In [1]:
import json
import pickle
import time
from datetime import datetime, timedelta
from itertools import product

import numpy as np
import seaborn as sns
import torch
import torch.nn as nn
import joblib
import os

import matplotlib.pyplot as plt
from tqdm import tqdm

# Local modules
import modularised_utils as mut
import opt_utils as oput
import evaluation_utils as evut
import Linear_Additive_Noise_Models as lanm
import operations as ops
import params

np.random.seed(0)



In [2]:
experiment       = 'synth1'
#abduction       = False
coeff_estimation = False

num_llsamples, num_hlsamples  = params.n_samples[experiment]

In [3]:
Dll_obs  = mut.load_samples(experiment)[None][0] 
Gll, Ill = mut.load_model(experiment, 'LL')
l        = len(Gll.nodes())

Dhl_obs  = mut.load_samples(experiment)[None][1] 
Ghl, Ihl = mut.load_model(experiment, 'HL')
h        = len(Ghl.nodes())

omega    = mut.load_omega_map(experiment)

In [4]:
if coeff_estimation == True:
    ll_coeffs = mut.get_coefficients(Dll_obs, Gll)
    hl_coeffs = mut.get_coefficients(Dhl_obs, Ghl) 
else:
    ll_coeffs = mut.load_coeffs(experiment, 'LL')
    hl_coeffs = mut.load_coeffs(experiment, 'HL')

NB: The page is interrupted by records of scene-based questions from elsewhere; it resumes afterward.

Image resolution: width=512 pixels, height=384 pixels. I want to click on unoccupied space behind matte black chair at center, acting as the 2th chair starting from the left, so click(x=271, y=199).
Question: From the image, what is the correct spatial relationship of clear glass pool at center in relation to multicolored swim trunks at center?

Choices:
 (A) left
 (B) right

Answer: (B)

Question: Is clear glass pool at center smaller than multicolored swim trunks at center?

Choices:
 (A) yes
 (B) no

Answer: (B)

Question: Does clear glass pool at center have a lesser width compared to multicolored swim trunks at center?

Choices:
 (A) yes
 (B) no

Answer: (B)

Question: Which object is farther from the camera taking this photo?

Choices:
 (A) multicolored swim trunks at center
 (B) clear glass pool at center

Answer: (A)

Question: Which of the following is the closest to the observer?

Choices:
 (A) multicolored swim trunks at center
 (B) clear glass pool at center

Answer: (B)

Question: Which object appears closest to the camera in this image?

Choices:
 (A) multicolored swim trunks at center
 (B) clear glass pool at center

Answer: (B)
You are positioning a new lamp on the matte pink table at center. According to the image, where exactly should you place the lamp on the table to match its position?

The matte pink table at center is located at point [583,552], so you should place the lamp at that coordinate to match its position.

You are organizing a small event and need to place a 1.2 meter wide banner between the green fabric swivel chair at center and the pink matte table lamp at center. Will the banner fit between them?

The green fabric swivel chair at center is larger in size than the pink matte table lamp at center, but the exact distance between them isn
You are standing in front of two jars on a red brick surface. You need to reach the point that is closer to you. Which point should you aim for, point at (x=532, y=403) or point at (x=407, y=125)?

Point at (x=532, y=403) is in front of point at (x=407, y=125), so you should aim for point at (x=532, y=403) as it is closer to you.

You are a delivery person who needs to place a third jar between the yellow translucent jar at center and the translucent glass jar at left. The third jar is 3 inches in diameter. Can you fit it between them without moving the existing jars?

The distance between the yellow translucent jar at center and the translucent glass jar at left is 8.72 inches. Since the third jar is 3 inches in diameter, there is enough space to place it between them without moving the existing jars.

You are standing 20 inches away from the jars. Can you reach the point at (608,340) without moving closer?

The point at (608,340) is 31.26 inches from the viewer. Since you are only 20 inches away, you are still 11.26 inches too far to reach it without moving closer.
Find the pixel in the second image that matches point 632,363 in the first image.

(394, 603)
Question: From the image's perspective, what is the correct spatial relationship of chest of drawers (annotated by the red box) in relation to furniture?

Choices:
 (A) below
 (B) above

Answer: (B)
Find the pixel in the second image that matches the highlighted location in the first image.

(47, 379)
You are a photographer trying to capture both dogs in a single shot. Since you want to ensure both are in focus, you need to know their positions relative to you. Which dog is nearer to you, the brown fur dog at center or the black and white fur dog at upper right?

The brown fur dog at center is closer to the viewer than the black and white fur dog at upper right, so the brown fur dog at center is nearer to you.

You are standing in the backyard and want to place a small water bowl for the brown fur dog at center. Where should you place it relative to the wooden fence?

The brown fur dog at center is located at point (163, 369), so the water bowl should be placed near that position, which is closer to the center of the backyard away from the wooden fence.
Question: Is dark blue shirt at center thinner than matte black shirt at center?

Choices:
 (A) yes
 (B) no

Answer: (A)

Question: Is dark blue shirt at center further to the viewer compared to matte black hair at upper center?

U_ll_hat, mu_U_ll_hat, Sigma_U_ll_hat = mut.lan_abduction(Dll_obs, Gll, ll_coeffs)
U_hl_hat, mu_U_hl_hat, Sigma_U_hl_hat = mut.lan_abduction(Dhl_obs, Ghl, hl_coeffs)
# if abduction == True:
#     U_ll_hat, mu_U_ll_hat, Sigma_U_ll_hat = mut.lan_abduction(Dll_obs, Gll, ll_coeffs)
#     U_hl_hat, mu_U_hl_hat, Sigma_U_hl_hat = mut.lan_abduction(Dhl_obs, Ghl, hl_coeffs)
# else:
#     U_ll_hat, mu_U_ll_hat, Sigma_U_ll_hat = mut.load_exogenous(experiment, 'LL')
#     U_hl_hat, mu_U_hl_hat, Sigma_U_hl_hat = mut.load_exogenous(experiment, 'HL')

In [5]:
LLmodels = {}
for iota in Ill:
    LLmodels[iota] = lanm.LinearAddSCM(Gll, ll_coeffs, iota)
    
HLmodels, Dhl_samples = {}, {}
for eta in Ihl:
    HLmodels[eta] = lanm.LinearAddSCM(Ghl, hl_coeffs, eta)

In [6]:
L_matrices = oput.compute_struc_matrices(LLmodels, Ill)
H_matrices = oput.compute_struc_matrices(HLmodels, Ihl)

In [7]:
# ll_loc = params.loc[experiment][0]
# ll_scale = params.scale[experiment][0]
# hl_loc = params.loc[experiment][1]
# hl_scale = params.scale[experiment][1]
# lenv = ops.MultivariateLaplace(ll_loc, ll_scale) #LIGHT TAILS??????
# henv = ops.MultivariateLaplace(hl_loc, hl_scale)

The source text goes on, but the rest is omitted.